■ INSTRUCTIONS TO FOLLOW ■
Set down the records that follow exactly and completely.

■ WORKING DATA ■
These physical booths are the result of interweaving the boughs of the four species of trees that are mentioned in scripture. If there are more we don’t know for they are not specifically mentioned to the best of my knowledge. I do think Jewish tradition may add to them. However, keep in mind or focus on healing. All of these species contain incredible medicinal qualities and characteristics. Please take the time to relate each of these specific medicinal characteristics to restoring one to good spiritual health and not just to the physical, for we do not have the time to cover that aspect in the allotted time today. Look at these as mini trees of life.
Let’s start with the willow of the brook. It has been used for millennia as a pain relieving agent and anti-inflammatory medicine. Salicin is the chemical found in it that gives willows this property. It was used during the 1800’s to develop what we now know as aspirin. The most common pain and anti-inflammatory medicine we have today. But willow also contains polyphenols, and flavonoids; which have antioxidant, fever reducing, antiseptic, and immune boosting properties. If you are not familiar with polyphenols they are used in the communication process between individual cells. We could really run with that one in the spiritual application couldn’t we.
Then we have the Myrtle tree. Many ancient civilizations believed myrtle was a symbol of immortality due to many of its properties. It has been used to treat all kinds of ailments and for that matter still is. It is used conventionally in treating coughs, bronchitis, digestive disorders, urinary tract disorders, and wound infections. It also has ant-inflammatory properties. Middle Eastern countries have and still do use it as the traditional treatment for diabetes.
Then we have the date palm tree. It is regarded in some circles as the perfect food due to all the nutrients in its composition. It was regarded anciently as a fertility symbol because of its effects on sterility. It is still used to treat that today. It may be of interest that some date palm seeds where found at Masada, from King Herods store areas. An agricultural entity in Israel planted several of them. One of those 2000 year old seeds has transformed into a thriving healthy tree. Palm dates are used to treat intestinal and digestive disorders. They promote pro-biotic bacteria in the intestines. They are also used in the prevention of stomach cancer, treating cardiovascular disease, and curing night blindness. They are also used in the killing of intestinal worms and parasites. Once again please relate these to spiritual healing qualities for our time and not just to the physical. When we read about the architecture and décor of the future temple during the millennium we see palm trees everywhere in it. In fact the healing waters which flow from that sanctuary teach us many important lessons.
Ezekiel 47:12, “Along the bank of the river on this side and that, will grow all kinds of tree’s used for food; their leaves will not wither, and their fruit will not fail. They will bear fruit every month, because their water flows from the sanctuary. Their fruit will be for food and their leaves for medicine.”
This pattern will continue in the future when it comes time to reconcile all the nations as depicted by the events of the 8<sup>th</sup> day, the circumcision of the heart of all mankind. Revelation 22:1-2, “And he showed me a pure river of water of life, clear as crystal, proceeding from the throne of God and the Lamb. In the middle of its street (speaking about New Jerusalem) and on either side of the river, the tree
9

■ SOLUTION TO THE PROBLEM ■
These physical booths are the result of interweaving the boughs of the four species of trees that are mentioned in scripture. If there are more we don’t know for they are not specifically mentioned to the best of my knowledge. I do think Jewish tradition may add to them. However, keep in mind or focus on healing. All of these species contain incredible medicinal qualities and characteristics. Please take the time to relate each of these specific medicinal characteristics to restoring one to good spiritual health and not just to the physical, for we do not have the time to cover that aspect in the allotted time today. Look at these as mini trees of life.
Let’s start with the willow of the brook. It has been used for millennia as a pain relieving agent and anti-inflammatory medicine. Salicin is the chemical found in it that gives willows this property. It was used during the 1800’s to develop what we now know as aspirin. The most common pain and anti-inflammatory medicine we have today. But willow also contains polyphenols, and flavonoids; which have antioxidant, fever reducing, antiseptic, and immune boosting properties. If you are not familiar with polyphenols they are used in the communication process between individual cells. We could really run with that one in the spiritual application couldn’t we.
Then we have the Myrtle tree. Many ancient civilizations believed myrtle was a symbol of immortality due to many of its properties. It has been used to treat all kinds of ailments and for that matter still is. It is used conventionally in treating coughs, bronchitis, digestive disorders, urinary tract disorders, and wound infections. It also has ant-inflammatory properties. Middle Eastern countries have and still do use it as the traditional treatment for diabetes.
Then we have the date palm tree. It is regarded in some circles as the perfect food due to all the nutrients in its composition. It was regarded anciently as a fertility symbol because of its effects on sterility. It is still used to treat that today. It may be of interest that some date palm seeds where found at Masada, from King Herods store areas. An agricultural entity in Israel planted several of them. One of those 2000 year old seeds has transformed into a thriving healthy tree. Palm dates are used to treat intestinal and digestive disorders. They promote pro-biotic bacteria in the intestines. They are also used in the prevention of stomach cancer, treating cardiovascular disease, and curing night blindness. They are also used in the killing of intestinal worms and parasites. Once again please relate these to spiritual healing qualities for our time and not just to the physical. When we read about the architecture and décor of the future temple during the millennium we see palm trees everywhere in it. In fact the healing waters which flow from that sanctuary teach us many important lessons.
Ezekiel 47:12, “Along the bank of the river on this side and that, will grow all kinds of tree’s used for food; their leaves will not wither, and their fruit will not fail. They will bear fruit every month, because their water flows from the sanctuary. Their fruit will be for food and their leaves for medicine.”
This pattern will continue in the future when it comes time to reconcile all the nations as depicted by the events of the 8<sup>th</sup> day, the circumcision of the heart of all mankind. Revelation 22:1-2, “And he showed me a pure river of water of life, clear as crystal, proceeding from the throne of God and the Lamb. In the middle of its street (speaking about New Jerusalem) and on either side of the river, the tree
9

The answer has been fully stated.